We’ve launched a big online initiative called Aurora Play – we’re very fortunate in that we’ve got a huge archive of digital content, including a lot of BBC Proms which were broadcast on TV, and we were able to secure the rights to stream them. (I think that’s a first from the BBC, and they’ve been very good about it!). So rather than streaming (which is still quite difficult to do on this scale), we’ve focused a lot of our energy on bringing this high-quality archive material to people’s attention, and also packaging it up differently by doing things like dancing and drawing videos around it to draw in younger audiences. It’s proved really popular, and from the organisation’s point of view it’s been a great way to expand the profile of what we’ve done so far.

It occurred to me that Aurora's history of playing with space and distance in your concerts will put you in quite a strong position when it comes to resuming live performances – is it still too early to discuss possibilities on that front?

* Written exercise A
According to the Aurora Play interview, what archive material was the organization able to secure the rights to stream?
* Written exercise B
State whether each statement agrees with the Aurora Play interview, answering yes or no and quoting the words of the interview that decide it: (i) The organization chose to concentrate on live streaming instead of archive material. (ii) Dancing and drawing videos were made around the material to attract younger audiences. (iii) The initiative proved popular.
* Written exercise C
Carry on the Aurora Play interview from the point where it stops.

* Raw data
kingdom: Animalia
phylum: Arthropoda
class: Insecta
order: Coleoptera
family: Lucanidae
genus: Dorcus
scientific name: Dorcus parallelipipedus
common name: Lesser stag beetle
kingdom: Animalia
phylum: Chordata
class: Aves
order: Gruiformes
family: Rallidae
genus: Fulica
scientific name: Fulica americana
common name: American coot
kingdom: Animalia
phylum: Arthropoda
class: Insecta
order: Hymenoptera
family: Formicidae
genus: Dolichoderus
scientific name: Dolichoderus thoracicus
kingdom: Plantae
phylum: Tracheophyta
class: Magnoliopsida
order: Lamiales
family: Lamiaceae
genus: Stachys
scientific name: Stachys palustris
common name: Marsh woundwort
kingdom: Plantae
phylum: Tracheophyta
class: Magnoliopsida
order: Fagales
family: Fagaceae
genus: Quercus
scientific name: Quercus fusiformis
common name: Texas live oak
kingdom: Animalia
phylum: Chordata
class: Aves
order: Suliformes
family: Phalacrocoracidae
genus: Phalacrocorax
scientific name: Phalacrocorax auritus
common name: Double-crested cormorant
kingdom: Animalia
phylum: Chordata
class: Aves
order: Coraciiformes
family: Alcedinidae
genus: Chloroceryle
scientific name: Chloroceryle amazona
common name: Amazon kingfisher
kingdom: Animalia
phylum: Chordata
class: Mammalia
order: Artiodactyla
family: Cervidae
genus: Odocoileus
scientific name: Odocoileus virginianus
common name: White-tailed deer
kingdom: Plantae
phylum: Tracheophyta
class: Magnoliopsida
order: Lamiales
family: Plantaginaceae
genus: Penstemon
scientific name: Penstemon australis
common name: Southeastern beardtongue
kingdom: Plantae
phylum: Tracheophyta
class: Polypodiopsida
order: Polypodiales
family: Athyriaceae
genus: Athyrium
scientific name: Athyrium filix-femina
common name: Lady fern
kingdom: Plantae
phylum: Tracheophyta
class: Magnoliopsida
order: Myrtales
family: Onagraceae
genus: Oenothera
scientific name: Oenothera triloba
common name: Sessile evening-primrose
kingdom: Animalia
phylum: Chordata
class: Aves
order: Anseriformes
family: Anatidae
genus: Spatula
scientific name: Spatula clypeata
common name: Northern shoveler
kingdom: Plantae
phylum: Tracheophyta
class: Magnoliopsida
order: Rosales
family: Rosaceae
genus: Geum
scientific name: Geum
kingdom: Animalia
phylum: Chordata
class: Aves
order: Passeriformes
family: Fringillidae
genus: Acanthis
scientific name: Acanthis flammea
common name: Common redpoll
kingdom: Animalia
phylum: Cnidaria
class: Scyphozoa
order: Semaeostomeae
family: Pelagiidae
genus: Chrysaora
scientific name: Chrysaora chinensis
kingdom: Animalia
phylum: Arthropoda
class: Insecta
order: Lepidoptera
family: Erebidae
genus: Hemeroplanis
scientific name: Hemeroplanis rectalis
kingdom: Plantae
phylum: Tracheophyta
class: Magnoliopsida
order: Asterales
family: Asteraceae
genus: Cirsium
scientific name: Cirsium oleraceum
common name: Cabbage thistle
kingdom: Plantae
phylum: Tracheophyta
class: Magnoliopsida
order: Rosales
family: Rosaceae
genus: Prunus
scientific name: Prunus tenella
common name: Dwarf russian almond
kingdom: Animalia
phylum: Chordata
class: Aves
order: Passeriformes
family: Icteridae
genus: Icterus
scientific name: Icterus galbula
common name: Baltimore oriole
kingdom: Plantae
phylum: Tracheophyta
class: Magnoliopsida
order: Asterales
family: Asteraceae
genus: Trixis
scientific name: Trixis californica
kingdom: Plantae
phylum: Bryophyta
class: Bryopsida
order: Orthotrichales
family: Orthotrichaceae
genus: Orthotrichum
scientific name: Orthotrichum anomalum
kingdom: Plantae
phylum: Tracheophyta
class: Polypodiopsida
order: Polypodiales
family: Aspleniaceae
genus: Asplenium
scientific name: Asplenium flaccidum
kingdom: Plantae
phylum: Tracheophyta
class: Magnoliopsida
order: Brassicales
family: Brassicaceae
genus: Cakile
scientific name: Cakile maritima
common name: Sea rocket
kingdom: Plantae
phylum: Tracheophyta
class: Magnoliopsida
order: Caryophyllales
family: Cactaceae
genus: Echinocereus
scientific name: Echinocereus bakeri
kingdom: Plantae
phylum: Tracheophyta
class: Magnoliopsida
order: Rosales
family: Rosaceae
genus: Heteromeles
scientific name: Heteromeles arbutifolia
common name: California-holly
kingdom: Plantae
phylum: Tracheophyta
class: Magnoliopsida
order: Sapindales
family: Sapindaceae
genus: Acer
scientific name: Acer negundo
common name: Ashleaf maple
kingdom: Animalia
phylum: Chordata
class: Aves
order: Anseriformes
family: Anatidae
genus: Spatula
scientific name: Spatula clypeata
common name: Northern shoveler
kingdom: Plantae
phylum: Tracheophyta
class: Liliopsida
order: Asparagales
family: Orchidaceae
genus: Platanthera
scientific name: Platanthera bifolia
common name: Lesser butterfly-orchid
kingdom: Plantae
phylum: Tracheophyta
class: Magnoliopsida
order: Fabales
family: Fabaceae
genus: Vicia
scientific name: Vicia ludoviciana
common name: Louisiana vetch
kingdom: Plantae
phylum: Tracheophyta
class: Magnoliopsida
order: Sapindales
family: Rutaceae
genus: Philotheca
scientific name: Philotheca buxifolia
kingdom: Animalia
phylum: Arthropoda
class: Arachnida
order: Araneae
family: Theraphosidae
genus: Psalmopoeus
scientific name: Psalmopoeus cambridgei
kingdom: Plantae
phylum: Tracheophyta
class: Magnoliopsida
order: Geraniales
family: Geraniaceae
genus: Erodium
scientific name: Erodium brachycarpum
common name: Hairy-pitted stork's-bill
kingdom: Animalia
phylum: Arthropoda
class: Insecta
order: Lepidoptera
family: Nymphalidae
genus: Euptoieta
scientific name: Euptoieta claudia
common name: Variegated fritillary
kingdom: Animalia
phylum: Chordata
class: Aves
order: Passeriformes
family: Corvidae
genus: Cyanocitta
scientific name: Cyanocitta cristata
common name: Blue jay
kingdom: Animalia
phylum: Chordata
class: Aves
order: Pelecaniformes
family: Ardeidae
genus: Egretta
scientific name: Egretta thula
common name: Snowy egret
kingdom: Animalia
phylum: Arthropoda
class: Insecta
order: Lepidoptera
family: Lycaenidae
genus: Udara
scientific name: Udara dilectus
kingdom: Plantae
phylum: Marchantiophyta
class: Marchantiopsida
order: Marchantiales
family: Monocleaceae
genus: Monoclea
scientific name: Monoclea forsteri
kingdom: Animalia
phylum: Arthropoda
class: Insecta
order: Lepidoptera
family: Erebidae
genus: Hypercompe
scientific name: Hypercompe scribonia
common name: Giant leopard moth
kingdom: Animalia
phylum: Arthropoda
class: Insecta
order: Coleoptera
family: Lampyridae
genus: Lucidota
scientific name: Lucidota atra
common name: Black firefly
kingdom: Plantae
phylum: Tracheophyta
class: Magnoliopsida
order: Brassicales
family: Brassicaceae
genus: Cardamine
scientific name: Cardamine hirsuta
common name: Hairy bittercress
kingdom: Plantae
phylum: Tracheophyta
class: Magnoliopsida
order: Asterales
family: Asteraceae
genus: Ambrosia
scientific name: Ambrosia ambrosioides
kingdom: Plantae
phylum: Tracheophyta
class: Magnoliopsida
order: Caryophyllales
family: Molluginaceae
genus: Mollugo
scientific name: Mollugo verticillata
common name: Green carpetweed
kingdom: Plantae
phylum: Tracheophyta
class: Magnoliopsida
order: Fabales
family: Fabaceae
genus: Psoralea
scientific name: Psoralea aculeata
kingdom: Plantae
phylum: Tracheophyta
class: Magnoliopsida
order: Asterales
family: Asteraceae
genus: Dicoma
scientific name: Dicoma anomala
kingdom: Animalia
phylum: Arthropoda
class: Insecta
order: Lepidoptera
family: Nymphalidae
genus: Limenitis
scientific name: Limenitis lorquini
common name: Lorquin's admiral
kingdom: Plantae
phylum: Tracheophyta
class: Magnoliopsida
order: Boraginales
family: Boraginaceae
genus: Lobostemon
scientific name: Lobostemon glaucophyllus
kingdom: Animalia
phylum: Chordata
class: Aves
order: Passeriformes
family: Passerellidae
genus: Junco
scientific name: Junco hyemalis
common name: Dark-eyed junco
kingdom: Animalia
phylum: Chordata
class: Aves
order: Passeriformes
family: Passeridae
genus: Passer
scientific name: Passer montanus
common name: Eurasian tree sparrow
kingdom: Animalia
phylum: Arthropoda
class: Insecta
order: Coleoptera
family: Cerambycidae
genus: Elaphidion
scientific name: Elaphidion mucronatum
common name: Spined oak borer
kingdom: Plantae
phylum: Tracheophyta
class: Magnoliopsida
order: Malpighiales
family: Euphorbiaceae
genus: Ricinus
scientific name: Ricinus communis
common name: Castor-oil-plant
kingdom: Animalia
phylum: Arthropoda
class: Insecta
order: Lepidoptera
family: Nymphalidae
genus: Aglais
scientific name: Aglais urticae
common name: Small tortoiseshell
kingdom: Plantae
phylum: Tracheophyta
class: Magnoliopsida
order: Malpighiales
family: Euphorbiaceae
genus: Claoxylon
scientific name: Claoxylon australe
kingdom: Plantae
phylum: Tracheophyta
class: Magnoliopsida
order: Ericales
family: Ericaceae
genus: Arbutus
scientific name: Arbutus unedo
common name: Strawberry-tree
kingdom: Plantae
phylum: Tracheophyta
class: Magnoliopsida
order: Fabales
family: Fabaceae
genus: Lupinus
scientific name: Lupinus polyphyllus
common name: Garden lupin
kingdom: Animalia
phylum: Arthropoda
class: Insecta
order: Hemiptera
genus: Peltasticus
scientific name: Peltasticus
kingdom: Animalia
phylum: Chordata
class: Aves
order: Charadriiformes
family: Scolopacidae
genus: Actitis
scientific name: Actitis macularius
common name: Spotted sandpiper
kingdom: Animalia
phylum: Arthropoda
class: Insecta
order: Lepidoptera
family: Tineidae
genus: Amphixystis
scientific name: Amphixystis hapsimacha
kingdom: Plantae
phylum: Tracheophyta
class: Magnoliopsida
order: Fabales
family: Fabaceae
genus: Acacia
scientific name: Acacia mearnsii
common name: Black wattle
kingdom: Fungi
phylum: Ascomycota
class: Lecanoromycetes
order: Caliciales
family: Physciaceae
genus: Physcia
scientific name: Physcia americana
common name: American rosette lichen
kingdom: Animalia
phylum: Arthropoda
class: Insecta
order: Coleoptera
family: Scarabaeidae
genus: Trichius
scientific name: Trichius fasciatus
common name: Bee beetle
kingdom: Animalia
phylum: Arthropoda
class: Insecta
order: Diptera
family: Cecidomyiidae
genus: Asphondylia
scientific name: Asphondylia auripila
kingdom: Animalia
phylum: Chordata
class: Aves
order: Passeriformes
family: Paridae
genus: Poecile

* Written response A
A lot of BBC Proms that were broadcast on TV.

* Written response B
(i) No: "So rather than streaming (which is still quite difficult to do on this scale), we’ve focused a lot of our energy on bringing this high-quality archive material to people’s attention"
(ii) Yes: "doing things like dancing and drawing videos around it to draw in younger audiences"
(iii) Yes: "It’s proved really popular"

* Written response C
Yes, we probably are fairly used to it, because when we play from memory we do quite a lot in unusual formations, and we’re very happy to be distanced: in our concerts we usually do an encore where we go and stand among the audience - very far apart! – so they can feel what it’s like to be inside the orchestra. I’m not saying that would be possible now, but it does show what you can do with pretty complex music spread around a large concert-hall. So I’m not particularly concerned about playing in a socially-distanced way: the real issue is the restrictions on numbers of players. At the moment [this interview took place in July] Public Health England is saying that we can only have eight wind and brass-players, and that’s not enough for a Beethoven symphony…They plucked that figure absolutely out of the air, and all the orchestras are completely hamstrung by it.

Postscript: Earlier this week it was announced that Aurora will give their first public performance (and one of the UK’s first orchestral concerts) since lockdown on 7th September: Beethoven’s Seventh Symphony, performed from memory, under the West Handyside Canopy in King's Cross in partnership with Kings Place. They will perform the same work, alongside a new commission from Richard Ayres exploring Beethoven’s journey into deafness, at the BBC Proms on 10th September; the concert will be broadcast live on BBC Radio 3, BBC TV and BBC iPlayer.

Iestyn Davies (countertenor), Pekka Kuusisto (violin), Sam Swallow (vocalist)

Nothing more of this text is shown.